Eine im Fußball wohl einmalige Entscheidung, mit der Wüstefeld seinen Kritikern Wind aus den Segeln nimmt. Spätestens in einem Jahr wird sich der Übergangsvorstand an seiner Aussage messen lassen. Länger wird und will Wüstefeld aber auch nicht in der Lage sein, zwei Unternehmen gleichzeitig zu führen.

HSV-Führung sieht in Wüstefeld große Chance

Die HSV-Verantwortlichen sehen in der neuen Konstruktion eine große Chance. Durch die enge Verbindung zwischen Vorstand und Aufsichtsrat soll die Geschwindigkeit der Entscheidungen erhöht werden. Insbesondere nach den neuen Maßnahmen der Politik braucht der Club jetzt starke Verhandlungsführer. Wüstefeld selbst will in Gesprächen mit dem Senat versuchen, auf die Entscheidungen der Regierung einzuwirken. „Ich werde jetzt schnell Kontakt zur Hamburger Politik aufnehmen, um die aus meiner Sicht nicht nachvollziehbare Corona-Behandlung bzw. den Zuschauerausschluss für den Hamburger Profisport im Vergleich zum Amateursport oder auch zur Kultur anzusprechen und dort unsere Position zu vertreten“, sagte Wüstefeld mit Blick auf die Senatsbeschlüsse zur Rückkehr der Geisterspiele.

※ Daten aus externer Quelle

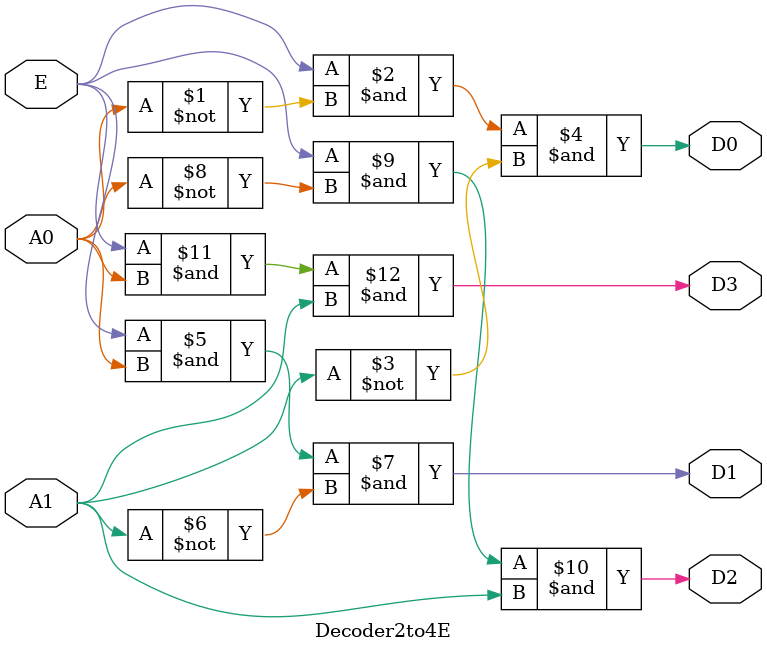
<source format=v>
module Decoder2to4E(
E, A0, A1, D0, D1, D2, D3);

	input E, A0, A1;
	output D0, D1, D2, D3;
	
	assign D0 = E & (~(A0)) & (~(A1));
	assign D1 = E & A0 & (~A1);
	assign D2 = E & (~A0) & A1;
	assign D3 = E & A0 & A1;
	
endmodule
</source>
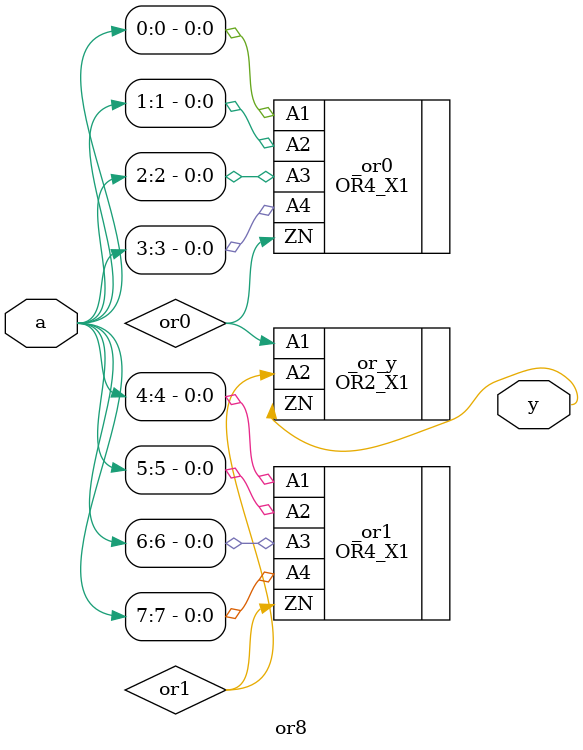
<source format=v>
`ifndef OR8_V
`define OR8_V

module or8 (
    input wire [7:0] a,
    output wire y
);
    wire or0;
    wire or1;

    OR4_X1 _or0(.A1(a[0]), .A2(a[1]), .A3(a[2]), .A4(a[3]), .ZN(or0));
    OR4_X1 _or1(.A1(a[4]), .A2(a[5]), .A3(a[6]), .A4(a[7]), .ZN(or1));

    OR2_X1 _or_y(.A1(or0), .A2(or1), .ZN(y));
endmodule

`endif

</source>
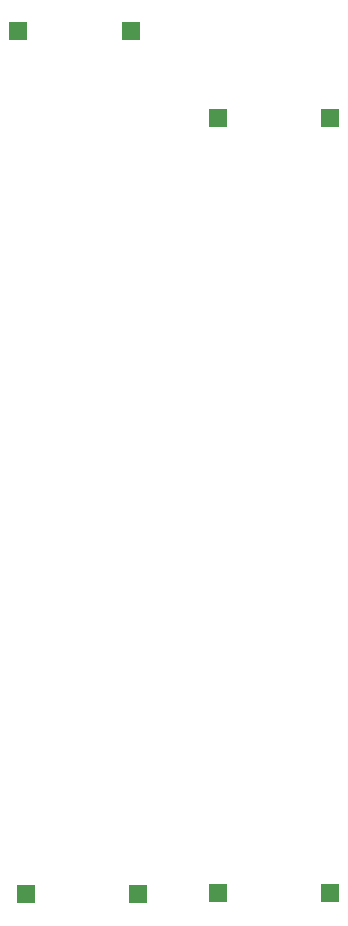
<source format=gko>
G04*
G04 #@! TF.GenerationSoftware,Altium Limited,Altium Designer,19.1.5 (86)*
G04*
G04 Layer_Color=16711935*
%FSLAX44Y44*%
%MOMM*%
G71*
G01*
G75*
%ADD100R,1.6500X1.6000*%
D100*
X559560Y63180D02*
D03*
X464060D02*
D03*
X397000Y61910D02*
D03*
X301500D02*
D03*
X559560Y719140D02*
D03*
X464060D02*
D03*
X390526Y792924D02*
D03*
X295026D02*
D03*
M02*

</source>
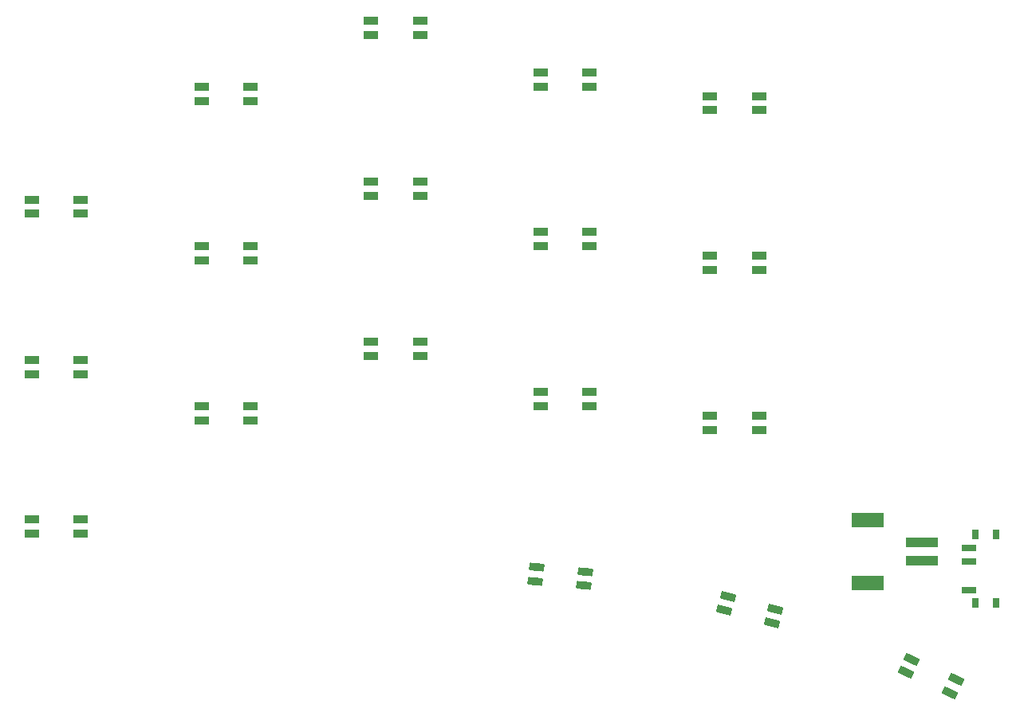
<source format=gbr>
%TF.GenerationSoftware,KiCad,Pcbnew,(6.0.4)*%
%TF.CreationDate,2022-10-21T08:01:46-04:00*%
%TF.ProjectId,half-swept,68616c66-2d73-4776-9570-742e6b696361,rev?*%
%TF.SameCoordinates,Original*%
%TF.FileFunction,Paste,Top*%
%TF.FilePolarity,Positive*%
%FSLAX46Y46*%
G04 Gerber Fmt 4.6, Leading zero omitted, Abs format (unit mm)*
G04 Created by KiCad (PCBNEW (6.0.4)) date 2022-10-21 08:01:46*
%MOMM*%
%LPD*%
G01*
G04 APERTURE LIST*
G04 Aperture macros list*
%AMRoundRect*
0 Rectangle with rounded corners*
0 $1 Rounding radius*
0 $2 $3 $4 $5 $6 $7 $8 $9 X,Y pos of 4 corners*
0 Add a 4 corners polygon primitive as box body*
4,1,4,$2,$3,$4,$5,$6,$7,$8,$9,$2,$3,0*
0 Add four circle primitives for the rounded corners*
1,1,$1+$1,$2,$3*
1,1,$1+$1,$4,$5*
1,1,$1+$1,$6,$7*
1,1,$1+$1,$8,$9*
0 Add four rect primitives between the rounded corners*
20,1,$1+$1,$2,$3,$4,$5,0*
20,1,$1+$1,$4,$5,$6,$7,0*
20,1,$1+$1,$6,$7,$8,$9,0*
20,1,$1+$1,$8,$9,$2,$3,0*%
G04 Aperture macros list end*
%ADD10R,3.500000X1.000000*%
%ADD11R,3.400000X1.500000*%
%ADD12R,0.800000X1.000000*%
%ADD13R,1.500000X0.700000*%
%ADD14RoundRect,0.082000X-0.718000X0.328000X-0.718000X-0.328000X0.718000X-0.328000X0.718000X0.328000X0*%
%ADD15RoundRect,0.082000X-0.686681X0.389330X-0.743855X-0.264174X0.686681X-0.389330X0.743855X0.264174X0*%
%ADD16RoundRect,0.082000X-0.608642X0.502656X-0.778427X-0.130992X0.608642X-0.502656X0.778427X0.130992X0*%
%ADD17RoundRect,0.082000X-0.512110X0.600709X-0.789348X0.006171X0.512110X-0.600709X0.789348X-0.006171X0*%
G04 APERTURE END LIST*
D10*
%TO.C,JST_PH2_SMT*%
X241415657Y-103496925D03*
X241415657Y-105496925D03*
D11*
X235665657Y-107846925D03*
X235665657Y-101146925D03*
%TD*%
D12*
%TO.C,REF\u002A\u002A*%
X249277611Y-109983619D03*
X247067611Y-102683619D03*
X249277611Y-102683619D03*
X247067611Y-109983619D03*
D13*
X246417611Y-108583619D03*
X246417611Y-105583619D03*
X246417611Y-104083619D03*
%TD*%
D14*
%TO.C,D34*%
X170135270Y-55073095D03*
X170135270Y-56573095D03*
X164935270Y-56573095D03*
X164935270Y-55073095D03*
%TD*%
%TO.C,D26*%
X188135269Y-82207095D03*
X188135269Y-83707095D03*
X182935269Y-83707095D03*
X182935269Y-82207095D03*
%TD*%
%TO.C,D31*%
X170135271Y-72047095D03*
X170135271Y-73547095D03*
X164935271Y-73547095D03*
X164935271Y-72047095D03*
%TD*%
%TO.C,D28*%
X170135270Y-89065095D03*
X170135270Y-90565095D03*
X164935270Y-90565095D03*
X164935270Y-89065095D03*
%TD*%
%TO.C,D32*%
X206135270Y-70523096D03*
X206135270Y-72023096D03*
X200935270Y-72023096D03*
X200935270Y-70523096D03*
%TD*%
%TO.C,D21*%
X224135269Y-56073095D03*
X224135269Y-57573095D03*
X218935269Y-57573095D03*
X218935269Y-56073095D03*
%TD*%
%TO.C,D19*%
X152135270Y-67073095D03*
X152135270Y-68573095D03*
X146935270Y-68573095D03*
X146935270Y-67073095D03*
%TD*%
%TO.C,D23*%
X188135270Y-65189095D03*
X188135270Y-66689095D03*
X182935270Y-66689095D03*
X182935270Y-65189095D03*
%TD*%
%TO.C,D22*%
X152135270Y-84123095D03*
X152135270Y-85623095D03*
X146935270Y-85623095D03*
X146935270Y-84123095D03*
%TD*%
%TO.C,D35*%
X206135271Y-53573095D03*
X206135271Y-55073095D03*
X200935271Y-55073095D03*
X200935271Y-53573095D03*
%TD*%
%TO.C,D25*%
X152135271Y-101073095D03*
X152135271Y-102573095D03*
X146935271Y-102573095D03*
X146935271Y-101073095D03*
%TD*%
%TO.C,D24*%
X224115270Y-73063096D03*
X224115270Y-74563096D03*
X218915270Y-74563096D03*
X218915270Y-73063096D03*
%TD*%
D15*
%TO.C,D30*%
X205683495Y-106621884D03*
X205552762Y-108116176D03*
X200372549Y-107662966D03*
X200503283Y-106168674D03*
%TD*%
D14*
%TO.C,D29*%
X206135270Y-87541096D03*
X206135270Y-89041096D03*
X200935270Y-89041096D03*
X200935270Y-87541096D03*
%TD*%
D16*
%TO.C,D33*%
X225855592Y-110644676D03*
X225467364Y-112093565D03*
X220444549Y-110747706D03*
X220832778Y-109298817D03*
%TD*%
D14*
%TO.C,D20*%
X188135270Y-48073095D03*
X188135270Y-49573095D03*
X182935270Y-49573095D03*
X182935270Y-48073095D03*
%TD*%
D17*
%TO.C,D36*%
X245055536Y-118118127D03*
X244421608Y-119477589D03*
X239708808Y-117279974D03*
X240342735Y-115920512D03*
%TD*%
D14*
%TO.C,D27*%
X224115270Y-90081095D03*
X224115270Y-91581095D03*
X218915270Y-91581095D03*
X218915270Y-90081095D03*
%TD*%
M02*

</source>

Sportstaatsrat Christoph Holstein hatte diese am Mittwoch als angemessen und nachvollziehbar verteidigt. Dass es zu Unterschieden in der Bewertung kommt, habe einen wichtigen Grund. „Wir wollen den Hamburger Breitensport nicht in den Lockdown zwingen. Der Breitensport insbesondere für Kinder und Jugendliche ist in seiner Bedeutung vergleichbar mit Schule und Kita.“

Der HSV verliert genau wie der FC St. Pauli durch die Geisterspiele viel Geld. Vor der Saison hatten die Hamburger mit einem Schnitt von 30.000 Zuschauern im Volksparkstadion geplant. Für die fehlenden Einnahmen muss der HSV jetzt Lösungen finden. Vor allem Finanzdirektor Eric Huwer (38) soll dabei helfen. Macht dieser seine Sache gut, wäre er in einem Jahr der logische Nachfolger von Wüstefeld im Vorstand.